5 Yıl Sonra
"Dean kameraya gülümse."
Tahta oyuncaklarını devirmeden kule yapmayı başarmış oğlum duyduğu sesimle bana doğru döndü ve kadraja tıpkı babasının gülüşü gibi kocaman bir gülümsemeyle baktı.
"Harika görünüyorsun."
Bana son kez gülümseyip oyununa devam ettiğinde ben de onu yalnız bırakıp kamerayı elime aldığımdan bu yana bizi izleyen arkadaşımın yanına oturdum. "Gittikçe babasına benziyor."
Steve'in söylediği şeyle Dean'e yönelttiğim bakışlarım onu buldu. Dudaklarıma hüzünlü bir gülümseme yayılırken Steve de bana gülümsedi.
"Bana onu hatırlatıyor." dedim sessizce. "Özellikle bakışları ve kocaman gülümsemesi."
Bundan 5 yıl önce babamın uzaydan geldiği gün öğrenmiştim hamile olduğumu. Herkesin içinde düşüp bayılmamdan sonra yaptıkları testler sonucu açığa çıkmıştı birkaç gündür daha da artan baş ağrılarımın, halsizliklerimin ve diğer şeylerin sebebi.
Benim uyanmamı beklemeden ayrılmışlardı çünkü uyansam geleceğimi biliyorlardı. Geri döndüklerinde her şeyi açıklamışlardı. Gerçi Thanos'u bulmaları hiçbir işe yaramamıştı. En azından Thor bu sefer kafasını hedef aldığı için onun ölümüne sebep olmuş anlattıklarına göre.
5 yıl önceki anıları beynimin ücra köşelerinde bırakıp arkadaşıma odaklandım. Steve bir şey söylemek için ağzını araladı. Tam bir şey diyecekken onu susturdum. "Biliyorum Steve. Hayat devam ediyor ve şu anlık elimizden hiçbir şey gelmiyor. Merak etme gayet iyiyim ve oğlumla mutluyum."
"Diyeceğim şey o değildi Ash."
Meraklı gözlerle ona bakmayı sürdürdüm. Karşımdaki beden derin bir nefes aldığında istemsizce ben de tekrarladım onu. "Tony ile konuşmayı denedin mi?"
Kafamı salladım. "Birkaç kez düşündüm ve denedim ama ulaşılması zor bir adam biliyorsun. Ya da beni istemiyor."
"Bir de bana ihtiyar diyor. Kendisinde yaşlı inadı var resmen."
Söylediği şeyle güldüğümde o da gülmüştü. Açıkçası babama ulaşmayı gerçekten birkaç kez denemiştim. Ama benimle konuşmak istemediği açıkça belliydi. Hamile olduğumu öğrendiğinde kocaman bir şoka uğraşmıştı. Dean'in babasının Bucky olduğunu öğrenmek kesinlikle onun için travmaydı. Zaten aramız iyi değildi bir de bu olay ortaya çıkınca ayrı bir soğukluk girmişti aramıza. Dediğim gibi zaten hayatımın çoğu zamanında yanımda olmamıştı. O yüzden pek de takmıyordum açıkçası.

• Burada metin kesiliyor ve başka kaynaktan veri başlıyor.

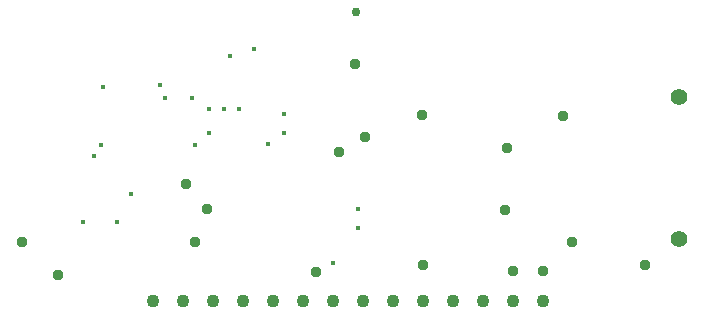
<source format=gbr>
%TF.GenerationSoftware,Altium Limited,Altium Designer,24.7.2 (38)*%
G04 Layer_Color=0*
%FSLAX43Y43*%
%MOMM*%
%TF.SameCoordinates,A6C98B59-F63B-4C8E-8392-574C2285590F*%
%TF.FilePolarity,Positive*%
%TF.FileFunction,Plated,1,2,PTH,Drill*%
%TF.Part,Single*%
G01*
G75*
%TA.AperFunction,ComponentDrill*%
%ADD61C,0.950*%
%ADD62C,0.762*%
%ADD63C,1.400*%
%ADD64C,1.100*%
%ADD65C,0.950*%
%TA.AperFunction,ViaDrill,NotFilled*%
%ADD66C,0.400*%
D61*
X27301Y6575D02*
D03*
X2426Y9150D02*
D03*
X31475Y18029D02*
D03*
X17061Y9150D02*
D03*
X46510Y6691D02*
D03*
X48225Y19800D02*
D03*
X30625Y24175D02*
D03*
X55175Y7150D02*
D03*
X48939Y9100D02*
D03*
X36251Y19850D02*
D03*
X16308Y14050D02*
D03*
X29200Y16727D02*
D03*
X44000Y6691D02*
D03*
D62*
X30687Y28575D02*
D03*
D63*
X58000Y9400D02*
D03*
Y21400D02*
D03*
D64*
X26190Y4120D02*
D03*
X23650D02*
D03*
X21110D02*
D03*
X16030D02*
D03*
X13490D02*
D03*
X18570D02*
D03*
X28730D02*
D03*
X31270D02*
D03*
X33810D02*
D03*
X36350D02*
D03*
X38890D02*
D03*
X41430D02*
D03*
X43970D02*
D03*
X46510D02*
D03*
D65*
X5450Y6350D02*
D03*
X43421Y17035D02*
D03*
X36350Y7150D02*
D03*
X18042Y11916D02*
D03*
X43275Y11829D02*
D03*
D66*
X23260Y17435D02*
D03*
X14075Y22450D02*
D03*
X19482Y20389D02*
D03*
X9225Y22200D02*
D03*
X20028Y24832D02*
D03*
X8475Y16400D02*
D03*
X7548Y10850D02*
D03*
X11605Y13180D02*
D03*
X20725Y20361D02*
D03*
X18212Y18350D02*
D03*
X10425Y10850D02*
D03*
X9042Y17364D02*
D03*
X16825Y21307D02*
D03*
X14525Y21313D02*
D03*
X18212Y20361D02*
D03*
X17000Y17364D02*
D03*
X30839Y11929D02*
D03*
Y10273D02*
D03*
X28730Y7358D02*
D03*
X24607Y18321D02*
D03*
Y19953D02*
D03*
X22032Y25450D02*
D03*
%TF.MD5,01be6b706e5a0facce5f5bada90788a2*%
M02*

</source>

"Kardeşinden haber alıyor musun?"
Kafamı salladım usulca. Pepper ile aşağı yukarı aynı zamanlarda geçirmiştik hamileliğimizi. Kendi hayatıma devam ettiğim esnada bir gün Pepper haber vermişti bana. Hatta babam ile düğünlerine bile davet etmişti ama gelemeyeceğimi güzel bir dille söylemiştim ona. Ayrıca iyi dileklerimi de iletmiştim.Derin bir nefes alıp devam ettim konuşmaya. "İlk o zaman adam akıllı konuşmak için aradım. Dean o zaman küçücüktü ve Morgan doğduğunda aklımda o kadar güzel anlar vardı ki. Ama pek de mümkün olmadı. Neyseki Pepper beni terslemedi onun aksine."
Sonra tekrardan yüzümde bir gülümseme belirdi. "Hala Pepper ile iletişim halindeyim. Bana Morgan'ın fotoğraf ve videolarını gönderiyor. Çok tatlı."
"Hala seni suçluyor."
Babamdan bahsediyordu. Aradan yıllar geçmesine rağmen hala bir şeyleri tam kavrayamamış bana kin tutuyordu. Bu süreçte yanımda her zaman Steve vardı. Natasha ile de görüşüyordum. Ama babam olsaydı eminim farklı hissederdim.